1 Jude, J., et al. 2008. Calcium Signaling in Airway Smooth Muscle. Proc Am Thorac Soc. 5:15–22.

2 Janssen, L. 2007. ROCs and SOCs: What’s in a name? Cell Calcium. 41:245–247.

3 Gallos, G., et al. 2015. Selective targeting of the α5-subunit of GABAA receptors relaxes airway smooth muscle and inhibits cellular calcium handling. Am J Physiol Lung Cell Mol Physiol. 308:L931–L942.

4 Janssen, L. and Sims, S. 1995. Ca2+-dependent Cl- current in canine tracheal smooth muscle cells. Am J Physiol. 269 (Cell Physiol 38):C163-C169.

5 Ting Wen, T. and Rothenberg, M. 2016. The Regulatory Function of Eosinophils. Microbiol Spectr. 4(5):1-19.

6 Lloyd, C. and Hessel, E. 2010. Functions of T cells in asthma: more than just TH2 cells. Nat Rev Immunol. 10:838-848.

7 Rao, A. et al. 1997. Transcription Factgors of the NFAT Family: Regulation and Function. Annu Rev Immunol. 15:707–47.

8 Lewis, R. 2011. Store-Operated Calcium Channels: New Perspectives on Mechanism and Function. Cold Spring Harb Perspect Biol. 2011;3:a003970.
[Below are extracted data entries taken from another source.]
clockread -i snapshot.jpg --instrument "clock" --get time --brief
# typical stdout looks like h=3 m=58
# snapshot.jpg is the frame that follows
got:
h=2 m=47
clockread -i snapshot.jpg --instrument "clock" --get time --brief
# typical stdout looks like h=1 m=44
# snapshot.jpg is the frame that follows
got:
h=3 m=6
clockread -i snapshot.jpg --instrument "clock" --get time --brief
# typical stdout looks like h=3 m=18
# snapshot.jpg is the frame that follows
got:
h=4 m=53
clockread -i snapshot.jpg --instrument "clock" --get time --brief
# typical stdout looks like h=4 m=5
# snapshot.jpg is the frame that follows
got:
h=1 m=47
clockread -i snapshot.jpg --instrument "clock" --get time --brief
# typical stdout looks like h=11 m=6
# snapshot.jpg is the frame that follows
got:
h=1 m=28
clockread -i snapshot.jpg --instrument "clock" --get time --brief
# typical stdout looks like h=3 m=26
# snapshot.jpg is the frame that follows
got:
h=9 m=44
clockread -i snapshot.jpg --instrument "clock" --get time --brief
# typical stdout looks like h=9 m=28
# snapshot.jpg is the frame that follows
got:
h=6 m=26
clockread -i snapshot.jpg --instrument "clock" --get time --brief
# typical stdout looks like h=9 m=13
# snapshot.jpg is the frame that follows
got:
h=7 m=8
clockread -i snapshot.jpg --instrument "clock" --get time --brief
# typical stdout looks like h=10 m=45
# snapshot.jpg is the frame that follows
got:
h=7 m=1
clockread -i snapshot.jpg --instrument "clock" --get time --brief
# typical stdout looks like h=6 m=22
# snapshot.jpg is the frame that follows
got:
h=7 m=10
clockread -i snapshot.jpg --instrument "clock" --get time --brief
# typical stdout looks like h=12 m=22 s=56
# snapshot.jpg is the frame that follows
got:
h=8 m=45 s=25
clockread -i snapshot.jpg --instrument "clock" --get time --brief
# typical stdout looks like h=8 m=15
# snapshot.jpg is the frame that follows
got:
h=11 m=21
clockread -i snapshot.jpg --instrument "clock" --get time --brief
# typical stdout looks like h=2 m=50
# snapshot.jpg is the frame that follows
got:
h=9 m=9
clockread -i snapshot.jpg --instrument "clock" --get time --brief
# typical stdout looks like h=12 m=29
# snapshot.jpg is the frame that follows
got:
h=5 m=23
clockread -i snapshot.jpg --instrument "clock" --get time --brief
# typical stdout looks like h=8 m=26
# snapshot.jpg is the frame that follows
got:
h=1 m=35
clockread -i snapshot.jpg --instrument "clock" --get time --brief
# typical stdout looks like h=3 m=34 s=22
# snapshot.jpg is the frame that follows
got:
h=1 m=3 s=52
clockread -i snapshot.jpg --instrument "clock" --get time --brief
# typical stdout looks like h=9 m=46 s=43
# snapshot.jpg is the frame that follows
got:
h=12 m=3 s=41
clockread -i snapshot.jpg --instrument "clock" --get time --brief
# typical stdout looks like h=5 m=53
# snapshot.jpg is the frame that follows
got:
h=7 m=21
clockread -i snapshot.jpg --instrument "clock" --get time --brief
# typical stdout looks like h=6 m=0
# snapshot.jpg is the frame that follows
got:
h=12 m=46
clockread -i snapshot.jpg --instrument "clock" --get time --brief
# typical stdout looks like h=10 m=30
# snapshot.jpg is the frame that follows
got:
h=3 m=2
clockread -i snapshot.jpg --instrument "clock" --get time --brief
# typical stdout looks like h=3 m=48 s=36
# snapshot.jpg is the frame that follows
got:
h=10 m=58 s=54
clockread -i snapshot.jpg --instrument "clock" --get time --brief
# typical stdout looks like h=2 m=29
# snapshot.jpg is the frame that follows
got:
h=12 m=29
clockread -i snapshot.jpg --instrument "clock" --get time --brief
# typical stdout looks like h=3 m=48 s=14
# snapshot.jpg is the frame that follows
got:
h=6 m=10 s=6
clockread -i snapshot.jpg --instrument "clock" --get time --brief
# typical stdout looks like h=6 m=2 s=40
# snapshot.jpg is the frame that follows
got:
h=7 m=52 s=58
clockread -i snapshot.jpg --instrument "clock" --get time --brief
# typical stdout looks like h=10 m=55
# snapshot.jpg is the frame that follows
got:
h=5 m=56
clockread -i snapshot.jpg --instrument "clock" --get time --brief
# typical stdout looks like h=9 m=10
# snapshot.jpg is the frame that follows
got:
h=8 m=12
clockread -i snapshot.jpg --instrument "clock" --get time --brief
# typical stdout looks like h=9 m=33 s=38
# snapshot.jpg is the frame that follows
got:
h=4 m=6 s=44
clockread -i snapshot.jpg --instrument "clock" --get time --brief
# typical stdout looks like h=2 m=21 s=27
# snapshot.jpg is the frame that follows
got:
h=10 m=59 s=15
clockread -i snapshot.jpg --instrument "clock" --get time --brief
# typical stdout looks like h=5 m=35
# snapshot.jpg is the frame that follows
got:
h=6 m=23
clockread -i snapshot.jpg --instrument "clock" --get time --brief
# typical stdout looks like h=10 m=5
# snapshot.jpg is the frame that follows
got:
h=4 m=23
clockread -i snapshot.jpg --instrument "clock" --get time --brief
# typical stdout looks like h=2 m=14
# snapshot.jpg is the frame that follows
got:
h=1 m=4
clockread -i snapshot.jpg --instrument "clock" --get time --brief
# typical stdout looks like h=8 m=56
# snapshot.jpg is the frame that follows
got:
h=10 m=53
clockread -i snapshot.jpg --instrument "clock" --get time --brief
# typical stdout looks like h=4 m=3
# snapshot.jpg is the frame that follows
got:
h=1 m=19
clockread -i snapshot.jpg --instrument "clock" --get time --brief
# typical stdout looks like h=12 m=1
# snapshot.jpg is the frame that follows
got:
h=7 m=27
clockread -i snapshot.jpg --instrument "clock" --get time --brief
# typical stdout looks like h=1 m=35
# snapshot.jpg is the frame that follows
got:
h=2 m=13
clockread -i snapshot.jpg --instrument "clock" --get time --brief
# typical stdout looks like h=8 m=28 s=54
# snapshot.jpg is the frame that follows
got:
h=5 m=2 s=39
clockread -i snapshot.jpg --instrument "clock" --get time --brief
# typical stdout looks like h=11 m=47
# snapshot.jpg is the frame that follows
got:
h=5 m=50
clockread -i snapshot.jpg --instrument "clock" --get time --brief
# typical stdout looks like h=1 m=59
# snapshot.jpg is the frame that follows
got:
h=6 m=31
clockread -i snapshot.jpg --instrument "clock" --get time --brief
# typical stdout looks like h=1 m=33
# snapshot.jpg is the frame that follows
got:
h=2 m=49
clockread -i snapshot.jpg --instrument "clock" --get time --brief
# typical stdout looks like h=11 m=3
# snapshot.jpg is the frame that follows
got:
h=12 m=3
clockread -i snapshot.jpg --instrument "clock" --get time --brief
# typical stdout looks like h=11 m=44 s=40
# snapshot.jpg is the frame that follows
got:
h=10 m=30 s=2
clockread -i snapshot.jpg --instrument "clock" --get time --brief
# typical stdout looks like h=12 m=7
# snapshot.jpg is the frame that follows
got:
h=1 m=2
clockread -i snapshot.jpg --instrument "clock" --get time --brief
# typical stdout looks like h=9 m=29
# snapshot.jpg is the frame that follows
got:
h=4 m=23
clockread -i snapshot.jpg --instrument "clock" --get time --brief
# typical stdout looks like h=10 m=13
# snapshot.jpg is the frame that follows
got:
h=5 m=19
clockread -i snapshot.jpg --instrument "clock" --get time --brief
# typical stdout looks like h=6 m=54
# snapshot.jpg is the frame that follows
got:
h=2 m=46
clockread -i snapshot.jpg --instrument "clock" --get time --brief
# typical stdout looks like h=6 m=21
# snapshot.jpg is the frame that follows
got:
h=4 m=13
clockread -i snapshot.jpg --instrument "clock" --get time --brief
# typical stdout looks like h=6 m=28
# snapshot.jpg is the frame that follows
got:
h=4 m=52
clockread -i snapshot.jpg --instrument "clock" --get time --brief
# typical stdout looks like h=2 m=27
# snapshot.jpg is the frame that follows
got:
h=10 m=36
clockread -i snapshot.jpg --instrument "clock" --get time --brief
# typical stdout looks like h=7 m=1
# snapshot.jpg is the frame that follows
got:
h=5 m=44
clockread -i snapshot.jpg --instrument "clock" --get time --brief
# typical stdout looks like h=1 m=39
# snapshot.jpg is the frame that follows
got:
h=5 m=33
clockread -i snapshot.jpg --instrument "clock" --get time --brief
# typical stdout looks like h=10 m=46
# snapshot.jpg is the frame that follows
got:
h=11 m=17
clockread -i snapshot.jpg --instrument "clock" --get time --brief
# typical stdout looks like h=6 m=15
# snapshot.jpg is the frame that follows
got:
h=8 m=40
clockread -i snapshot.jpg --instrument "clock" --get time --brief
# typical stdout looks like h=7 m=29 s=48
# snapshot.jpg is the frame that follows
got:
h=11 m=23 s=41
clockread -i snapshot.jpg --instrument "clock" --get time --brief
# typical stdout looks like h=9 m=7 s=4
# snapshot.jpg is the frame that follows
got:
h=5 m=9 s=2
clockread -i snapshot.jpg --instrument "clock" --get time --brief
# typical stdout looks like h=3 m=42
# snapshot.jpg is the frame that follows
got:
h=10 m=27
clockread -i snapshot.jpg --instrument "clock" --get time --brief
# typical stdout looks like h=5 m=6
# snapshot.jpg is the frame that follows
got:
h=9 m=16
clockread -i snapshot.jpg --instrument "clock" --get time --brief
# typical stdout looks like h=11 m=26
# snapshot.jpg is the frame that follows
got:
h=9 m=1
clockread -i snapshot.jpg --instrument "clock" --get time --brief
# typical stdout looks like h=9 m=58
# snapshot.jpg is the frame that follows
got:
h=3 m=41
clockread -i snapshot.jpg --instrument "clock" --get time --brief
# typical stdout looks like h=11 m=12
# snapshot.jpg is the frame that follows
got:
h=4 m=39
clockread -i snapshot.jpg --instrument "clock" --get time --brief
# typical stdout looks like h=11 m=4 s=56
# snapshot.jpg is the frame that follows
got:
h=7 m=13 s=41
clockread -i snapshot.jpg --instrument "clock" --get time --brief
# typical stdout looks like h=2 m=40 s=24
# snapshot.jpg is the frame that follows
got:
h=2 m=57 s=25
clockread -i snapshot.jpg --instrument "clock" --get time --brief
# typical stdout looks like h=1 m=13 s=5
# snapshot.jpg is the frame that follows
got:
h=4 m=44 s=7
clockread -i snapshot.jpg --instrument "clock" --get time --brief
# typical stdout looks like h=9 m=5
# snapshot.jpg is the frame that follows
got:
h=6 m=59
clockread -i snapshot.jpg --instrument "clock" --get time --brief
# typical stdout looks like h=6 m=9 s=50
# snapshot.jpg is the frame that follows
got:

9 Forkuo, G., et al. 2016. Development of GABAA Receptor Subtype-Selective Imidazobenzodiazepines as Novel Asthma Treatments. Mol Pharm. 13(6): 2026–2038.

10 Forkuo, G., et al. 2017. Alleviation of Multiple Asthmatic Pathologic Features with Orally Available and Subtype Selective GABAA Receptor Modulators. Mol Pharm. 14(6):2088-2098.